Ini apa?

In Construction

Jumat, 27 Mei 2011

        Rute Jakarta-Bekasi menampakkan wajah-wajah seram, bengis, dan egois. Ramainya lalu lintas pagi yang didominasi oleh orang-orang yang berangkat menuju ke tempat kerja benar-benar menyeramkan dan tak bersahabat bagi pengendara sepeda. Kondisi-kondisi "tertindas" itu pula yang dirasakan Kompas Gramedia Cyclist saat bersepeda menuju Yogyakarta dan melewati jalur Jakarta-Bekasi.
Menelusuri kemacetan Jakarta-Bekasi, orang-orang terlihat tegang, selalu ingin cepat, emosional, dan terburu-buru. Rasanya, inilah wajah metropolitan yang sudah berlangsung puluhan tahun lalu. Kemudian, ketika muncul tren bersepeda menuju tempat kerja (bike to work), tak ada jalan khusus yang bersahabat.
Sejatinya, dalam konteks kemacetan yang parah di Jakarta, sepeda tampaknya bisa menjadi salah satu solusi kemacetan, polusi, dan kesemrawutan. Toh, dalam kemacetan, sepeda sering lebih cepat daripada kendaraan bermotor.
        Selain itu, bersepeda adalah salah satu gaya hidup sehat. Contohnya bisa dilihat di Belanda dan China. Herannya, Pemprov DKI Jakarta belum juga menyediakan jalur khusus yang aman dan nyaman bagi pesepeda, kecuali beberapa di jalur lambat, itu pun masih minim.
Para anggota DPR pun lebih suka studi banding yang tak jelas visi dan misinya ketimbang studi banding sepeda yang jelas punya banyak manfaat. Akhirnya, meski sepeda sudah nge-tren, para pesepeda tetap saja menjadi pihak "tertindas" di jalan raya di Jakarta.
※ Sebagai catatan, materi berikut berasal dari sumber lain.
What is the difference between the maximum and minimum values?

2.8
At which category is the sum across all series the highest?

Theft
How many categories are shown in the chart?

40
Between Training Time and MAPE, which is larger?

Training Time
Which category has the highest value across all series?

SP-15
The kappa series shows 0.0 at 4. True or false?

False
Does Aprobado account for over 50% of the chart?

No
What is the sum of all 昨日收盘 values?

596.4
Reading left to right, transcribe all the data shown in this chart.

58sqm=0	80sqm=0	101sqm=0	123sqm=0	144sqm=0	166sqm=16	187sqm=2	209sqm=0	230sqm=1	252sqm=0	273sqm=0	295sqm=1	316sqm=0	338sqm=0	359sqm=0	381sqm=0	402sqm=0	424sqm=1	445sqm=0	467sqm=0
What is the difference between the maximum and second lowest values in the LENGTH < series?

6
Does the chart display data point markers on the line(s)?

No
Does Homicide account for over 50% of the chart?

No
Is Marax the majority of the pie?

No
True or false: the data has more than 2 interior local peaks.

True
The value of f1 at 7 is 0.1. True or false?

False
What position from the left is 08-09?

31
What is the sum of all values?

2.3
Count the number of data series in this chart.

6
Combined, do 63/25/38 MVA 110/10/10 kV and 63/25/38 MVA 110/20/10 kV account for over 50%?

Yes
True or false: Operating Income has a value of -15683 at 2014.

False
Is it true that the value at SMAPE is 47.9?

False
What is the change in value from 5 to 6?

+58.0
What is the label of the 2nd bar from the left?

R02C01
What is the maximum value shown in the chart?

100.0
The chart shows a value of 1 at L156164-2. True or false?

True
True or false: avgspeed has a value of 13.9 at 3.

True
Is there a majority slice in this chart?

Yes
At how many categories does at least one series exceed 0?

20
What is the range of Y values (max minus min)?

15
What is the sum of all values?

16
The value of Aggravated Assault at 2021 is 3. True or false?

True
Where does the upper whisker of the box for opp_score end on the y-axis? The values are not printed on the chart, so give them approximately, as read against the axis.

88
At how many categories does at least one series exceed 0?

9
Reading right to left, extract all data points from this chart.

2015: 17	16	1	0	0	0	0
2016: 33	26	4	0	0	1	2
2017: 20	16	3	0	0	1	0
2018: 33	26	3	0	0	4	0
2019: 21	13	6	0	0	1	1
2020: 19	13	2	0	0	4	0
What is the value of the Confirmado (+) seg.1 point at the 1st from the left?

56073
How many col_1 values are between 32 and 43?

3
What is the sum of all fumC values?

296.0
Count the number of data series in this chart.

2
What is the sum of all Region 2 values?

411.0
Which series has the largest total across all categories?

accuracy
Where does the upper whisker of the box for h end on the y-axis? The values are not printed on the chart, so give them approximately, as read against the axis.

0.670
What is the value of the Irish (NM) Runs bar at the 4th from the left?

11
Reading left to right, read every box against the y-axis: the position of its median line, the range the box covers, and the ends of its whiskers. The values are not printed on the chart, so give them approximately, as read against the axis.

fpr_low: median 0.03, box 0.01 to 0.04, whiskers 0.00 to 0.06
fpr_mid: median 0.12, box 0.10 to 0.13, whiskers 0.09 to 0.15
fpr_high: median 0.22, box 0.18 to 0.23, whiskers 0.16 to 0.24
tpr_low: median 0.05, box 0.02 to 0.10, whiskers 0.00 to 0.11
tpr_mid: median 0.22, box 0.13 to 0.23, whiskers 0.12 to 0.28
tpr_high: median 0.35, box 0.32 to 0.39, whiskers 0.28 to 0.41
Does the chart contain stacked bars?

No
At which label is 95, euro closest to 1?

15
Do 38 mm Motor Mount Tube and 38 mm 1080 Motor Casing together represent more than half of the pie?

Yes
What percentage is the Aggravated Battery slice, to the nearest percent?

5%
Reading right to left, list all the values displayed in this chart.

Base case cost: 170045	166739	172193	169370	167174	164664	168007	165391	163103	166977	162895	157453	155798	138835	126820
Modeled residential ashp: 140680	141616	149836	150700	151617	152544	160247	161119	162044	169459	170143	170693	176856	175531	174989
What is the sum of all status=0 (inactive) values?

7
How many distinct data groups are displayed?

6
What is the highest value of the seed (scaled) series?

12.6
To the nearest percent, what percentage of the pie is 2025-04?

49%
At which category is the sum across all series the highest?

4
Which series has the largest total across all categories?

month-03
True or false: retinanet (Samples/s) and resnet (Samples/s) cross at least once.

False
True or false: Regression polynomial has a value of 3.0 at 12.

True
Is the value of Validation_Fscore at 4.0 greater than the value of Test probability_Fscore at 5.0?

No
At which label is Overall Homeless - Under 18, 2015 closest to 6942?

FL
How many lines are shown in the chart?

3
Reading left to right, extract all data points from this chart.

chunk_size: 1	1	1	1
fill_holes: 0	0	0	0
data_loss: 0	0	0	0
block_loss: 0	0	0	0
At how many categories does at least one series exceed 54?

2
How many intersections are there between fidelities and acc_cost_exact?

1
Tak jarang, sepeda dipepet motor ataupun mobil, seolah tak berhak memakai jalan. berita selengkapnya

        Sungguh menarik artikel yang dimuat Kompas.com ini. Mungkin inilah gambaran para "Orang Pinggiran" yang mencari nafkah di kota megapolitan seperti Jakarta. Bagaimana mereka tidak berperiilaku emosional jika mereka harus dituntut datang tepat waktu dalam bekerja dengan upah yang hanya bisa mencukupi hidupnya sehari-hari.